- **AVAILABLE DATA**
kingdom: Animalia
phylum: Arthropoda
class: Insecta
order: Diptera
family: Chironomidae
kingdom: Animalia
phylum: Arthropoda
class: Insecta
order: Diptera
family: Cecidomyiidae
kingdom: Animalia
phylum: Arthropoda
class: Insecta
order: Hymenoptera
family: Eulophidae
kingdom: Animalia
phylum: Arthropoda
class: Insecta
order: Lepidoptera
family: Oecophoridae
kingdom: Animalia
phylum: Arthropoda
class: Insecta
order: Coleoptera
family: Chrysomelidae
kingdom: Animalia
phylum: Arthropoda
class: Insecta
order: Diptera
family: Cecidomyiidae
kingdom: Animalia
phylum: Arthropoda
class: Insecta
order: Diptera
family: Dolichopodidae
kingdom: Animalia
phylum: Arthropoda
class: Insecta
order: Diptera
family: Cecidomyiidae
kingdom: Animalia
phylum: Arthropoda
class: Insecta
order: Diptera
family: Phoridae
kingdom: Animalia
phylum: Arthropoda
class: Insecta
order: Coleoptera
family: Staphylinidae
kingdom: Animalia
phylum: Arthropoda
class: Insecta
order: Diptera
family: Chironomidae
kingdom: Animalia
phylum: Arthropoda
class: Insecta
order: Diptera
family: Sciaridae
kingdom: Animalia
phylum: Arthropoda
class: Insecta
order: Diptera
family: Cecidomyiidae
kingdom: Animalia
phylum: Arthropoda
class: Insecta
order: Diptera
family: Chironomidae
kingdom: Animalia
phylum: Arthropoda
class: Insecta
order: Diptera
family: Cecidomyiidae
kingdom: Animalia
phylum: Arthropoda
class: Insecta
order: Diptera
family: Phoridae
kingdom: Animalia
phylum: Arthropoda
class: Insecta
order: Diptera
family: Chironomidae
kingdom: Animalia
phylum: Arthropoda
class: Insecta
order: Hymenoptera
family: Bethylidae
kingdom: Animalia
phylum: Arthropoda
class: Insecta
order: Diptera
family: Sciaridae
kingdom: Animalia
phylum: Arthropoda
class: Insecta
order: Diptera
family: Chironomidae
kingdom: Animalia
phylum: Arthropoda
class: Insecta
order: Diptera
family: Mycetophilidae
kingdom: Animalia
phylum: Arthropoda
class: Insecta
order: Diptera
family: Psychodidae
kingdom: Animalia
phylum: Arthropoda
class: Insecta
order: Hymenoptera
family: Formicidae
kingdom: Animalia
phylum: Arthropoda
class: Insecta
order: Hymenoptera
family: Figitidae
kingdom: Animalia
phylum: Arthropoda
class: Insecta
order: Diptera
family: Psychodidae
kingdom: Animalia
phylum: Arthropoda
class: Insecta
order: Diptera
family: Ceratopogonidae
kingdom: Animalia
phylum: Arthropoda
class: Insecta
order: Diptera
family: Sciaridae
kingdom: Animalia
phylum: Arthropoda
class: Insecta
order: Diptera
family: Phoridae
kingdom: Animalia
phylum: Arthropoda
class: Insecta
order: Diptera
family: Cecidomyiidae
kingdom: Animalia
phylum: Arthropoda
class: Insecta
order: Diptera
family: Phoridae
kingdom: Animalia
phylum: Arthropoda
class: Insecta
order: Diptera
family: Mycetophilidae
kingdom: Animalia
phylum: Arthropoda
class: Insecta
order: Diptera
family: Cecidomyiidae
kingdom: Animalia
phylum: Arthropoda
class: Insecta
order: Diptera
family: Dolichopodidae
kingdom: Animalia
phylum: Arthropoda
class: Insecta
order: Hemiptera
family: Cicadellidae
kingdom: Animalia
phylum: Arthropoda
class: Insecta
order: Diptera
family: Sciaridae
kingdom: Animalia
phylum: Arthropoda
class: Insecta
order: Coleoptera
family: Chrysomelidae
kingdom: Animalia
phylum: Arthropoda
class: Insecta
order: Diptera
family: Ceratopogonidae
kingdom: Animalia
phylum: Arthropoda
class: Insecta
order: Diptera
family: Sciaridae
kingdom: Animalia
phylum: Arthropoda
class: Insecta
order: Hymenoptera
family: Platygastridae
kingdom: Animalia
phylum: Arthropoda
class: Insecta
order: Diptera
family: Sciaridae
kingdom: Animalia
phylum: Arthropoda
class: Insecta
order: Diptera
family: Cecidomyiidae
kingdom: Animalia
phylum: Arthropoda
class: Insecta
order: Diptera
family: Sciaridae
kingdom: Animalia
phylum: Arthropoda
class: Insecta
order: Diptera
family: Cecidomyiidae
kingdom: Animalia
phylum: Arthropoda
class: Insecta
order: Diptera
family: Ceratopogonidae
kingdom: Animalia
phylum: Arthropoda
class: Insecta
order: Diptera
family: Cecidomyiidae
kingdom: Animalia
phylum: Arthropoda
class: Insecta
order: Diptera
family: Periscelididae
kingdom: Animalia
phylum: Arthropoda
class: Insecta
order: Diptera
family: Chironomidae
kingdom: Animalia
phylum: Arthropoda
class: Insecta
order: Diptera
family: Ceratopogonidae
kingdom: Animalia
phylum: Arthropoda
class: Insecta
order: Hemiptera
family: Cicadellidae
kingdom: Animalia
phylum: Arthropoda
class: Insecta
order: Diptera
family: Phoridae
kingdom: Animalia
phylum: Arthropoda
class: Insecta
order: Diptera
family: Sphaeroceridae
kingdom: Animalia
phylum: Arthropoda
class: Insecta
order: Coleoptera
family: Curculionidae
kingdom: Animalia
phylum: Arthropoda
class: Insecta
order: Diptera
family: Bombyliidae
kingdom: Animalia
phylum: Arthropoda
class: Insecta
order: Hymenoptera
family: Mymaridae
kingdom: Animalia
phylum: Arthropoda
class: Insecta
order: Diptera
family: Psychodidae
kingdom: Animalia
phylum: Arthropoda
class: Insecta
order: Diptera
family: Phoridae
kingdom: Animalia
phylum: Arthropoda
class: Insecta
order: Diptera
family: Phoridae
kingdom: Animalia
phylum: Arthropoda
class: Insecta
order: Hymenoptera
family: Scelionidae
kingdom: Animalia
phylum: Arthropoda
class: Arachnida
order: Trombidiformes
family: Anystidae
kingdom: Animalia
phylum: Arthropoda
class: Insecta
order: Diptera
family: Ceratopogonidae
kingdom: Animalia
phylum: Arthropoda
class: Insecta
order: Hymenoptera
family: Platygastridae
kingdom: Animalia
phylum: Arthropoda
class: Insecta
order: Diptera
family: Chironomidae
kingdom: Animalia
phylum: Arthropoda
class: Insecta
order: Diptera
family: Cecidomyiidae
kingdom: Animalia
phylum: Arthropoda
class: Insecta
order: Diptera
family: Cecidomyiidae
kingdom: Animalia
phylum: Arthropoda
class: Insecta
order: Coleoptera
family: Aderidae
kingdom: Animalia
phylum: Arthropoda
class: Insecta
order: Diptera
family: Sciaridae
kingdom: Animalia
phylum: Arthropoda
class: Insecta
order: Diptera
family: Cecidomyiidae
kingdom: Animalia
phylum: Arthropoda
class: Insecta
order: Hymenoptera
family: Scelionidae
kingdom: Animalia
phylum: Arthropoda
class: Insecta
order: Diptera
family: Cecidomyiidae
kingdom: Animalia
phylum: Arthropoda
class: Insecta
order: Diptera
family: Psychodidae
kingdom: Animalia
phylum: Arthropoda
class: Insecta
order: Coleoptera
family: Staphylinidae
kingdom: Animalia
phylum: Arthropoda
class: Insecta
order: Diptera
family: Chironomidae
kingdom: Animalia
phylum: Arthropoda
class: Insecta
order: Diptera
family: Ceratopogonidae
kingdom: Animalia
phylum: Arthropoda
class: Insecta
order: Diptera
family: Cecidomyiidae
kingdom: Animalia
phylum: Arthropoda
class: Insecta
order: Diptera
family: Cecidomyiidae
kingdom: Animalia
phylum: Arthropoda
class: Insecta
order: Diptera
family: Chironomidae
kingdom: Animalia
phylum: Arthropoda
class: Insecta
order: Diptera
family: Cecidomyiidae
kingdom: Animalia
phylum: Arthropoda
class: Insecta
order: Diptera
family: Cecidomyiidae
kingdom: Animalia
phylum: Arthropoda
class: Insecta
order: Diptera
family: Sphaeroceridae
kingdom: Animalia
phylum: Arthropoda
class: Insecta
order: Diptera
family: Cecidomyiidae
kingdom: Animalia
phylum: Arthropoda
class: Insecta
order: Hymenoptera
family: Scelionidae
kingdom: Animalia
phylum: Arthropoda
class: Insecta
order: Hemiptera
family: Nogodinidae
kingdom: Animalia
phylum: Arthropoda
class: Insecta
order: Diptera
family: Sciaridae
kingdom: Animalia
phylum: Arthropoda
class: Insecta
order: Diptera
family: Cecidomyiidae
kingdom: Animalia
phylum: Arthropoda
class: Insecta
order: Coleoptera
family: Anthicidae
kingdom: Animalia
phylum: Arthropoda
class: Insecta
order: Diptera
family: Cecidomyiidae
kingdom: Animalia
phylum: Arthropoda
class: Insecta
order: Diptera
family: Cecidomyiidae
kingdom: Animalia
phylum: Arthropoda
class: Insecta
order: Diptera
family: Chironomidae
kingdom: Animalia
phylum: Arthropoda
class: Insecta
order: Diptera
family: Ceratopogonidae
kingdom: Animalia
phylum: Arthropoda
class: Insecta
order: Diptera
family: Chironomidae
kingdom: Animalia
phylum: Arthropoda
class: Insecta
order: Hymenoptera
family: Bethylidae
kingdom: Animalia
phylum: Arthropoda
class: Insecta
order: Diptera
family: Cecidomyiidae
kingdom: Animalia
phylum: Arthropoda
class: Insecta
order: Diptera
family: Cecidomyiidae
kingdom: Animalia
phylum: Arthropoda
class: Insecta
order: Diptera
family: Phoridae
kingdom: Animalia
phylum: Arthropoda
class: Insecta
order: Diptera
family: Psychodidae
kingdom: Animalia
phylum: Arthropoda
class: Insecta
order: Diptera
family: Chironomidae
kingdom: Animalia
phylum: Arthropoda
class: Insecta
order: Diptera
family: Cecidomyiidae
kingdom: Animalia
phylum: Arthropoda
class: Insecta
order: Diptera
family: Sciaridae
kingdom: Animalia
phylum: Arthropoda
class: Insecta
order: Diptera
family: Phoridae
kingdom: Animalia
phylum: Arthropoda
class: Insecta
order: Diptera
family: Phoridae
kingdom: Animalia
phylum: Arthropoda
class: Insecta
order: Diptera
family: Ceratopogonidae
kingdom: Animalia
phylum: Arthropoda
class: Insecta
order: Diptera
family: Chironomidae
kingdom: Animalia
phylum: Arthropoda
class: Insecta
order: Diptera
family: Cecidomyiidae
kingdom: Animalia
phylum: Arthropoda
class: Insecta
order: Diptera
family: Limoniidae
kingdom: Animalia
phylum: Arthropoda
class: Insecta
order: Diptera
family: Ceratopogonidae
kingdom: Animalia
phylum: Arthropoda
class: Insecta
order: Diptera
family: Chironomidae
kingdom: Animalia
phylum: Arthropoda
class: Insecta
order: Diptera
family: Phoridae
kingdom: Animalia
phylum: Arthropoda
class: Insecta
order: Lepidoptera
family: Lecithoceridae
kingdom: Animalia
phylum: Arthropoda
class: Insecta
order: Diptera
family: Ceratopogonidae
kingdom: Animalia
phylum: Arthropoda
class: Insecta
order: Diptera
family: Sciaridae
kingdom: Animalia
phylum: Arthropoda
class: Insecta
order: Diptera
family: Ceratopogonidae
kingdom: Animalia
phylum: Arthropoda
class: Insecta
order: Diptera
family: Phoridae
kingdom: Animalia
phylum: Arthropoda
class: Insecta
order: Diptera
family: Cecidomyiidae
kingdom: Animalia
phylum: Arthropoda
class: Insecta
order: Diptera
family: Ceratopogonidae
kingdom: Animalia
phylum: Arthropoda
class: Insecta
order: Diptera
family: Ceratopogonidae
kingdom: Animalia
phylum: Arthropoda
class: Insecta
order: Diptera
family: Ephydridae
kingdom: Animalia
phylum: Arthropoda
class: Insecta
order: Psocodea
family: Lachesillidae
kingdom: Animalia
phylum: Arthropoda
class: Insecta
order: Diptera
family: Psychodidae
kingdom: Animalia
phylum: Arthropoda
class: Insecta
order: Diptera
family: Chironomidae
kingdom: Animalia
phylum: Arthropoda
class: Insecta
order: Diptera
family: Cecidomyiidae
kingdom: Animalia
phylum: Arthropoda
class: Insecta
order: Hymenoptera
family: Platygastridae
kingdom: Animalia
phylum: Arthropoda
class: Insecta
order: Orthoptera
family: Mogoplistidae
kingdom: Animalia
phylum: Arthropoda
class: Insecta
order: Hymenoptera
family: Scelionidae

- **PROBLEM STATEMENT**
Covering the lines from the one holding "family: Ephydridae" through the end of the items, inclusive, reproduce them with "phylum" swapped for "division" and nothing else altered.

- **OUTPUT OF THE EXERCISE**
family: Ephydridae
kingdom: Animalia
division: Arthropoda
class: Insecta
order: Psocodea
family: Lachesillidae
kingdom: Animalia
division: Arthropoda
class: Insecta
order: Diptera
family: Psychodidae
kingdom: Animalia
division: Arthropoda
class: Insecta
order: Diptera
family: Chironomidae
kingdom: Animalia
division: Arthropoda
class: Insecta
order: Diptera
family: Cecidomyiidae
kingdom: Animalia
division: Arthropoda
class: Insecta
order: Hymenoptera
family: Platygastridae
kingdom: Animalia
division: Arthropoda
class: Insecta
order: Orthoptera
family: Mogoplistidae
kingdom: Animalia
division: Arthropoda
class: Insecta
order: Hymenoptera
family: Scelionidae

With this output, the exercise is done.